---------- TEXTE DU DOCUMENT ----------
Docteur d’État, directeur de recherche à l’Iris, médiologue, spécialiste de l’influence, François-Bernard Huyghe est l’auteur d’une trentaine d’ouvrages parmi lesquels La soft-idéologie, Maîtres du faire croire, ou encore Fake news.

Extrait du livre

Pendant une période qui suit la chute du Mur, beaucoup se persuadent, sinon comme Fukuyama, que l’Histoire est finie, du moins que toute opposition à la société ouverte est obsolète et qu’un modèle l’a emporté. Reste à liquider les dernières poches de résistance archaïques. Il faut aussi quelques interventions militaires (Golfe, ex-Yougoslavie…) pour aider les peuples à se libérer. Mais le sens de l’Histoire semble affaire assurée. Le démenti vient vite.

Nous avons vécu le soulagement postmoderne : chute de l’empire soviétique et déclin des doctrines conquérantes. Nous avons connu la « mélancolie démocratique », l’ennui de ne plus avoir d’ennemi. Nous avons cru à l’enchantement des technologies de l’information, remède à l’incertitude et au conflit. Puis nous avons déchanté. Ce que d’autres appelaient domination de la pensée unique se révéla n’être ni unique ni dominante. Elle se heurtait à une double contestation.

La première était « archaïque », identitaire, djihadiste, notamment. Après le 11 Septembre et la fin de la mondialisation heureuse, le spectre de la démocratisation tragique. Ce sera la guerre à la Terreur qui programme l’extension par la force, d’un modèle occidental. Le « tsunami démocratique » était censé gagner le monde depuis le Proche-Orient, comme pensaient les néoconservateurs, théoriciens de la Bonne Puissance. Elle a échoué que ce soit son volet militaire, guerre préemptive contre les États voyous, changements de régime… Elle a échoué dans son volet politique : démocratiser le Grand Moyen-Orient, assécher les sources du terrorisme qui sont les tyrannies et l’obscurantisme. Elle a échoué en termes de contagion des idées.
---------- DONNÉES SOURCES ----------
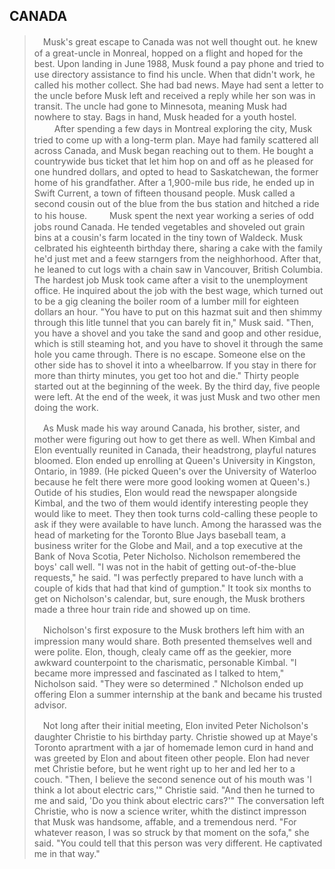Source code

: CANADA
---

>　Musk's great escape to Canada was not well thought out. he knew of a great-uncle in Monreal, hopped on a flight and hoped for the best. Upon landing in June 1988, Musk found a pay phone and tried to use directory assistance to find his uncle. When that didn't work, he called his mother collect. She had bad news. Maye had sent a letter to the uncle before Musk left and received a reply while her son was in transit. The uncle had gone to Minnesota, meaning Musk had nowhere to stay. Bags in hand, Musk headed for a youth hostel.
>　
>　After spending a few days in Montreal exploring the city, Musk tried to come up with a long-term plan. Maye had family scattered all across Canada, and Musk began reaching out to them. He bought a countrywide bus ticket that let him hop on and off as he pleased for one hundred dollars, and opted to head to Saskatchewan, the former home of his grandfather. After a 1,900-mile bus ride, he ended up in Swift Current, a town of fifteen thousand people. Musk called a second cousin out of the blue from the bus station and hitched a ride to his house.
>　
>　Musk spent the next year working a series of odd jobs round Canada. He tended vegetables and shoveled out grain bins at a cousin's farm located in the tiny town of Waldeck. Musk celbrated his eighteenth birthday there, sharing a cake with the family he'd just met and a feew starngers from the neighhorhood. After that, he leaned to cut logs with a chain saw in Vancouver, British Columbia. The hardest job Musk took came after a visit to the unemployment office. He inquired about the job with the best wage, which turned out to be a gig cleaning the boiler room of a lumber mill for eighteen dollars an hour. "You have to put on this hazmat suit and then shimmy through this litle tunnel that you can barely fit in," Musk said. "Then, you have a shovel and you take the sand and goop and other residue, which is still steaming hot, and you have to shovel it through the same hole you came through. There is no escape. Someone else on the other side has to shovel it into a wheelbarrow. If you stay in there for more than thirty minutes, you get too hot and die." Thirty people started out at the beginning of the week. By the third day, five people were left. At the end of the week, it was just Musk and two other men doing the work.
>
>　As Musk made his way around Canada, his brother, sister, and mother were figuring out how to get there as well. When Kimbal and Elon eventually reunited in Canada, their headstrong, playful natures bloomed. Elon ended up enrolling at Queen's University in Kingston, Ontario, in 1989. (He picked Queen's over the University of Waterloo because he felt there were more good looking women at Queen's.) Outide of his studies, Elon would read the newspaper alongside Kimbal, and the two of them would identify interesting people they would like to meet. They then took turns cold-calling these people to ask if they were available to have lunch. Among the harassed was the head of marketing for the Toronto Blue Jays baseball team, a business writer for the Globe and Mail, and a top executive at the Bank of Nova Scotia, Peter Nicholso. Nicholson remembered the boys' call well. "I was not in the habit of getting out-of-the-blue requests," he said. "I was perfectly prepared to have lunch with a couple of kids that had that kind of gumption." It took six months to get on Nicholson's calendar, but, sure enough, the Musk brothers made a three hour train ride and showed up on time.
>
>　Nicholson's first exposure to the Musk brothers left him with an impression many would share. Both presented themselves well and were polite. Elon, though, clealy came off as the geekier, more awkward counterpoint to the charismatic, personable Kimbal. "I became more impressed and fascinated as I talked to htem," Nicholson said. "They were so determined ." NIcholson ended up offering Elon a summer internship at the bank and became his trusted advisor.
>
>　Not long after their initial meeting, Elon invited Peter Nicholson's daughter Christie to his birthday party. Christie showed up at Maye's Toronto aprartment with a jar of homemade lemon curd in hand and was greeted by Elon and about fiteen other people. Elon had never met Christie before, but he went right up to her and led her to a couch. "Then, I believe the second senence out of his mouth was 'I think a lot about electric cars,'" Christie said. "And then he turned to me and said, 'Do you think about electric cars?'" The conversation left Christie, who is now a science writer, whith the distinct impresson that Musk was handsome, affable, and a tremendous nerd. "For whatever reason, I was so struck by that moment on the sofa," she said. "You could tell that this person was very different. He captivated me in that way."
----------
◆ **ÉNONCÉ A**: Modifiez un passage de l'extrait du livre en partant de « Pendant une période » et en terminant à « démenti vient vite. » : recopiez-le en remplaçant « militaires » par « armées ».
◆ **ÉNONCÉ B**: Reprenez la rédaction de l'extrait du livre à la suite de sa dernière phrase.

◆ **ZONE DE RÉPONSE A**:
Pendant une période qui suit la chute du Mur, beaucoup se persuadent, sinon comme Fukuyama, que l’Histoire est finie, du moins que toute opposition à la société ouverte est obsolète et qu’un modèle l’a emporté. Reste à liquider les dernières poches de résistance archaïques. Il faut aussi quelques interventions armées (Golfe, ex-Yougoslavie…) pour aider les peuples à se libérer. Mais le sens de l’Histoire semble affaire assurée. Le démenti vient vite.

◆ **ZONE DE RÉPONSE B**:
Quand se révèle la dimension du péril djihadiste, le premier réflexe est d’ailleurs d’en nier le projet pourtant explicite et argumenté. D’où la pauvreté de l’explication alternative par les Occidentaux : c’est un problème d’extrémisme violent ou de radicalisation. Des gens qui passent leur temps à dire qu’ils combattent pour réaliser un ordre divin, donneraient un alibi à leurs appétits de violence. Ils tomberaient dans le djihad comme on tombe dans l’alcoolisme, la délinquance ou la drogue, pour des raisons socio-économiques que nos systèmes régulent mal. La pauvreté de l’explication en révèle surtout sur ceux qui l’emploient.

Avec le djihad, la pensée unique libérale a rencontré l’altérité absolue. Elle refuse le fondement même d’une démocratie, condamné par la prééminence de la parole divine. Elle inverse l’idéal d’une expansion illimitée de l’individu, de ses jouissances et de ses droits et impose l’obéissance absolue et de dévouement illimité à la communauté. D’où l’extraordinaire inefficacité des arguments anti-djihadistes : c’est méchant, ce n’est pas vraiment dans le Coran, tu risques ta vie, tu t’épanouirais bien mieux chez nous après un petit stage, etc.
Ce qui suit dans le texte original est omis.